13 | 6365 Consultations
La tradition de l'amour courtois a été florissante dans l'Europe médiévale, d'abord en Occitanie puis dans le Nord de la France. Également appelé fin'amor en occitan, l’expression désigne la façon d'aimer avec courtoisie, comprenant des valeurs et du savoir-vivre, du respect et de l’honnêteté, dans le but commun d'atteindre le bonheur. On en trouve les premières traces dans les poésies des troubadours du Midi de la France, le pays d'oc. Quelles en sont les caractéristiques ? Quel rôle ont joué les troubadours ? De l’amour courtois à l’art de faire la cour, comment ce jeu de séduction a t-il évolué à partir du 17e ? Petit tour d’horizon.

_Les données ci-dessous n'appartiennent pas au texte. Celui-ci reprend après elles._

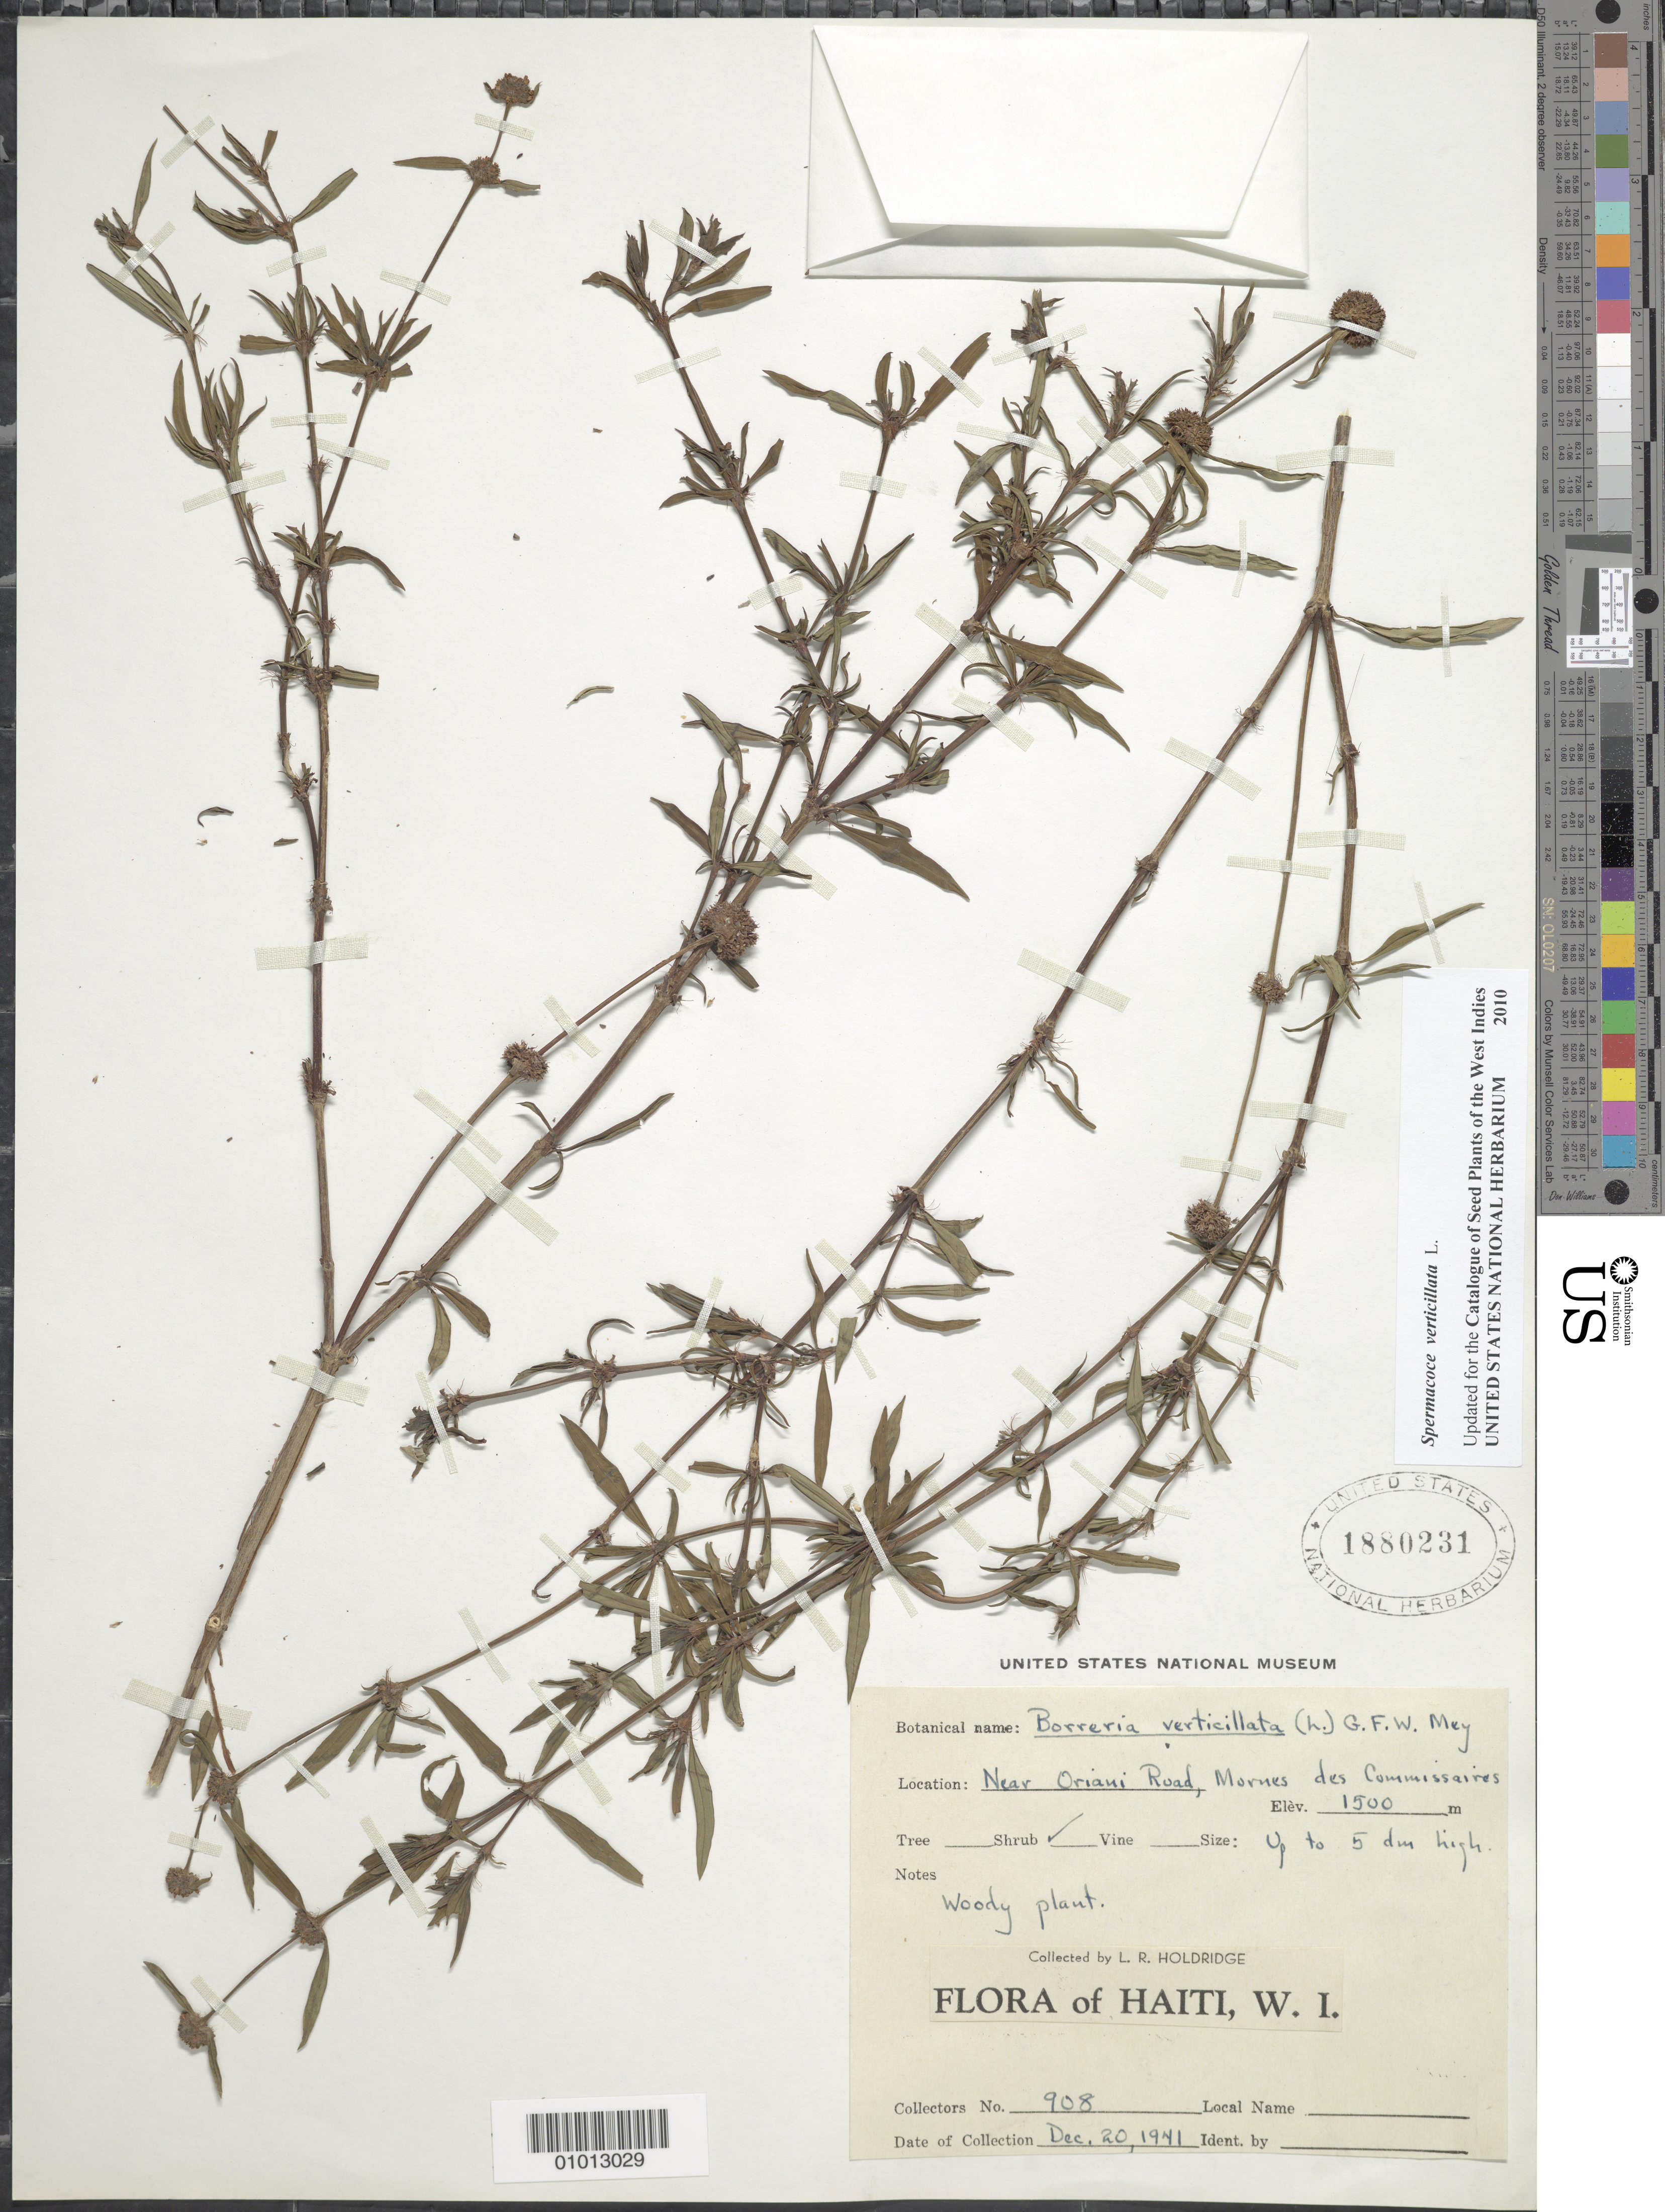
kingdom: Plantae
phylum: Tracheophyta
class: Magnoliopsida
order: Gentianales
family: Rubiaceae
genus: Borreria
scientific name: Borreria verticillata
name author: (L.) G. Mey.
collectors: L. Holdridge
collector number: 908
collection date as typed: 20 Dec 1941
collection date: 1941-12-20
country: Haiti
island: Hispaniola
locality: Near Oriani Road, Mornes des Commissaires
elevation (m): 1500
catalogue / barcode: US 1880231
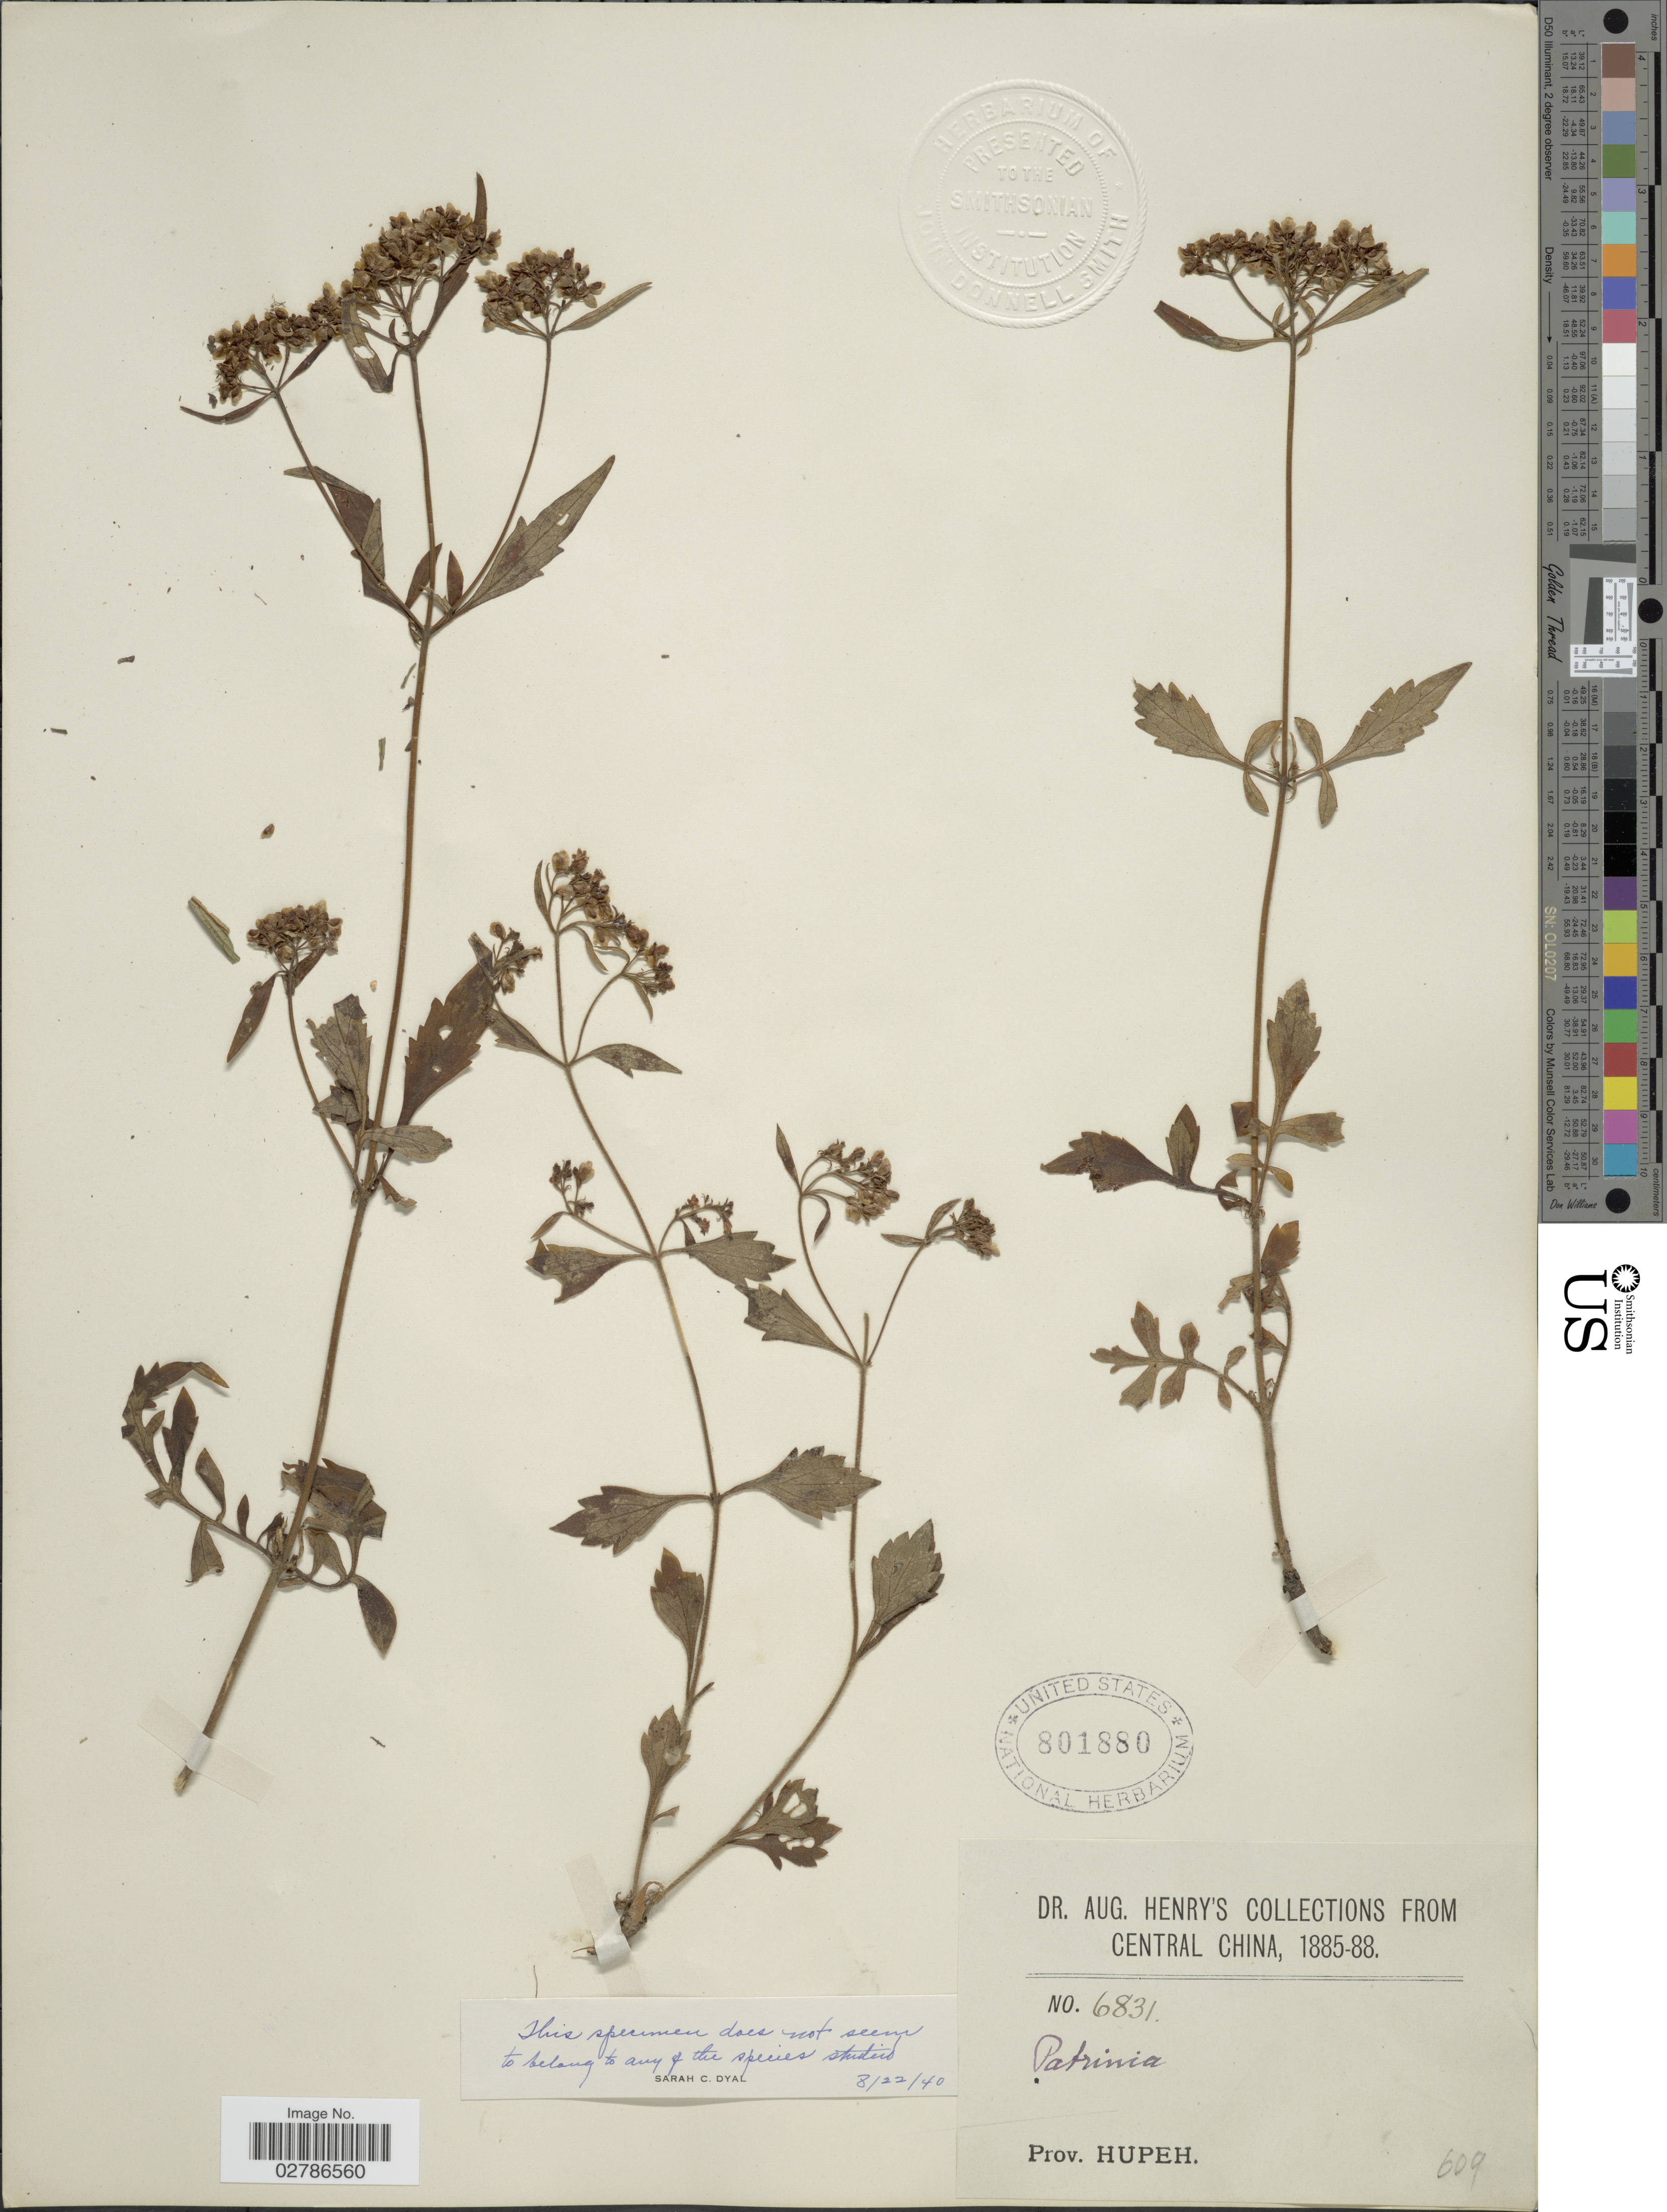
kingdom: Plantae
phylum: Tracheophyta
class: Magnoliopsida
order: Dipsacales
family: Caprifoliaceae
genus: Patrinia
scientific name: Patrinia sp.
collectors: A. Henry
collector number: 6831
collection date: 1885/1888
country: China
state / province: Hubei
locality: Central China. Prov. Hupeh.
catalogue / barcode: US 801880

Les caractéristiques de l’amour courtois
Il se joue autour de deux protagonistes : une « dame » (le terme est issu du latin « domina » soit une position dominante), mariée, souvent suzeraine (issue de la catégorie sociale la plus élevée comme par exemple l’épouse d’un seigneur) et un homme jeune, célibataire, souvent chevalier. Ce dernier se voit alors mis à l’épreuve : il doit se surpasser, montrer sa virilité, sa bravoure et son hardiesse (lors de tournois guerriers). Si la dame accepte les faveurs du chevalier, elle est à son tour prisonnière de l’amour et doit se livrer corps et âme, tout en ayant tout pouvoir sur lui. C’est un amour qualifié également de dangereux (puisque le chevalier va prendre des risques au combat) et d’adultère. En parallèle, la dame doit sauvegarder l’honneur de son mari et se préserver de la calomnie, l’adultère étant la pire des subversions pour une femme. Enfin, dans l’amour courtois, la beauté physique est un critère fondamental. C’est elle qui attire d’abord le regard du chevalier. Elle doit séduire, prendre soin de son apparence, se refuser longtemps et ne se donner que parcimonieusement, afin que le jeune homme apprenne à se maîtriser et à dominer son corps…
Le rôle des troubadours
Le terme de troubadour vient de l’occitan « trobador », qui signifie « celui qui trouve ». La plupart des troubadours sont des nobles et des seigneurs. Le plus connu est Guillaume IX d'Aquitaine, comte de Poitiers, un puissant seigneur. On trouve également des moines, des évêques (comme Folquet de Marseille), des fils de serviteurs, à l’instar de Bernard de Ventadour, et même de simples vagabonds. Les poèmes que les troubadours mettent en musique ne sont pas composés en latin mais en « langue vulgaire », autrement dit en langue d'Oc, parlée à cette époque dans le sud de la France. Leurs chansons expriment le plus souvent l’amour et l’exaltation du plaisir, comme dans la chanson de Guillaume IX : « Ainsi va-t-il de notre amour, Comme du rameau d'aubépine, Il s'agite toute la nuit, Livré au gel et à la pluie, Mais le soleil du lendemain, Chauffe et verdit feuilles et branches. » Dans sa chanson « can vei le lauseta mover », Bernard de Ventadour exprime les tourments que lui procure l'amour : « Messager, va et cours dire à la plus belle la peine, la douleur et le martyre que j'endure pour elle ». Les « dames de cœur » étaient attirées par ces rimes envoutantes et fleuries. Au début il s’agissait d’une sorte de cérémonial décent et érotique, puis avec le temps les chansons sont devenues plus populaires, et les messages explicites. Ainsi, commerçants, graveurs, ou tisseurs créaient des groupes de chorales, dont les chansons avaient pour but d’encourager la population à s’adonner à la libido. Certains tentaient par tous les moyens d’appâter la fille du village voisin en fredonnant des strophes de ces « chansons de courtoisie ».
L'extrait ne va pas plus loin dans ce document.